• ELEMENTARY SCHOOL COUNSELING PROGRAM OVERVIEW


    OVERVIEW OF THE SCHOOL COUNSELING PROGRAM
    The elementary school counseling program consists of three main components:
    Classroom Guidance (Social/Emotional Learning), Small Group Counseling, and Individual Counseling.

    Small group and individual counseling in the school setting is short-term and not therapeutic in purpose.

    CLASSROOM GUIDANCE
    Classroom lessons are provided in kindergarten through fifth grade. The basis of the curriculum is The Second Step Program.  Second Step is a researched-based curriculum designed to promote social competence and reduce children’s social-emotional problems.  It consists of six units of study: (a) skills for learning (b) empathy (c) emotion management (d) problem solving (e) steps to respect (bullying prevention) and (f) child protective behaviors/safety. 
     
    For career readiness skills, K-5 students participate in a variety of career exploration lessons/activities. 

    SMALL GROUP COUNSELING
    Small group counseling occurs when three or more students meet with the counselor at the same time. The groups may be need-based (all students share a common concern), growth-centered (designed to promote personal development) or skill-based (designed to teach a social/emotional skill and provide opportunity to practice). Examples of need-based groups are friendship groups and family change groups. Examples of growth-centered groups are self-concept groups and school success groups.
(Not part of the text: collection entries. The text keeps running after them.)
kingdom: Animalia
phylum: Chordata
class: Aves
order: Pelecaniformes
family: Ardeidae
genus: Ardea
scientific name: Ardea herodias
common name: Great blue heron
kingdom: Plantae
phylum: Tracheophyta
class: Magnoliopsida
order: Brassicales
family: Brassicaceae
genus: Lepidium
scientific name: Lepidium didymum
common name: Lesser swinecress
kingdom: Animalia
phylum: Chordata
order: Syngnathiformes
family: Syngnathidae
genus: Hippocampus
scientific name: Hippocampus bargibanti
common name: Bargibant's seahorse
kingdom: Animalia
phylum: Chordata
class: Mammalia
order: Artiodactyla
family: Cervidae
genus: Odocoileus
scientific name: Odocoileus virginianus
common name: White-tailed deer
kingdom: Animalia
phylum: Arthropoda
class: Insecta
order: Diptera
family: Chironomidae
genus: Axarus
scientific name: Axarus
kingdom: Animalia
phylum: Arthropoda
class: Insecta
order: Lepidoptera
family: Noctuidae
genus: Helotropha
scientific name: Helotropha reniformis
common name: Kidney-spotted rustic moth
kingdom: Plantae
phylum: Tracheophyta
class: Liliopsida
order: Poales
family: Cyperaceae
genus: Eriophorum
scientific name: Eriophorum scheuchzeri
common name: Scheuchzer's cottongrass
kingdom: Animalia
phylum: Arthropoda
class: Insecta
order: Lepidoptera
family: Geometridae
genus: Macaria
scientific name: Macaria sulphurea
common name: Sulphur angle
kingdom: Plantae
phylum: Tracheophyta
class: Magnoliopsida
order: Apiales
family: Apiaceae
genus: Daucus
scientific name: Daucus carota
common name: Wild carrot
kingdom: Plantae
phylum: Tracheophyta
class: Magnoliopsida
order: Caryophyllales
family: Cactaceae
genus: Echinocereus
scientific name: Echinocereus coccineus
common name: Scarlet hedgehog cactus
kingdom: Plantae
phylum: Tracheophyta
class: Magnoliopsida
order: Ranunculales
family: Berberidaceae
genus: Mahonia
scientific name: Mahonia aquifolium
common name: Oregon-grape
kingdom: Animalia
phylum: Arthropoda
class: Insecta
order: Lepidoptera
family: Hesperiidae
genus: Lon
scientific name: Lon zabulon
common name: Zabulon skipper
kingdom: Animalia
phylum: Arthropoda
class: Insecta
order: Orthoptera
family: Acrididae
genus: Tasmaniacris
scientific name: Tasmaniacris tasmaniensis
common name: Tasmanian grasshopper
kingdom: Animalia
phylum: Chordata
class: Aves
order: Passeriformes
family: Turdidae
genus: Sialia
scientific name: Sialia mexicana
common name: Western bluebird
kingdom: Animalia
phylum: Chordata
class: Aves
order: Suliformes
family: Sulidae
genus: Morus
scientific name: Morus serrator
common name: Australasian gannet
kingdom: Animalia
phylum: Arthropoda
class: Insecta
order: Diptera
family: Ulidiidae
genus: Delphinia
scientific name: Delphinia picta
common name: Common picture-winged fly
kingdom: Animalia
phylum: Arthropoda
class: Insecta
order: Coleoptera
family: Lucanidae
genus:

Examples of skill-based groups are self-regulation and problem-solving groups. Small counseling groups take place at the invitation and discretion of the school counselor. The groups typically meet for a 20 minute duration of one to four times.  Small group counseling in the school setting is short-term and not therapeutic in purpose.   Parent permission is required.

    INDIVIDUAL COUNSELING
    Individual counseling is a one-to-one meeting with the counselor to discuss a problem situation or topic of interest. Referrals for individual counseling may come from teachers, parents, the principal, or from a student self-referral. Students meet with the counselor for a variety of reasons including peer issues, family concerns, managing feelings, and school difficulties.  Individual counseling in the school setting is short-term and not therapeutic in purpose. Parent permission is required.

    All information shared with your school counselor is confidential unless you are planning to harm yourself or others or you are a victim of abuse or neglect.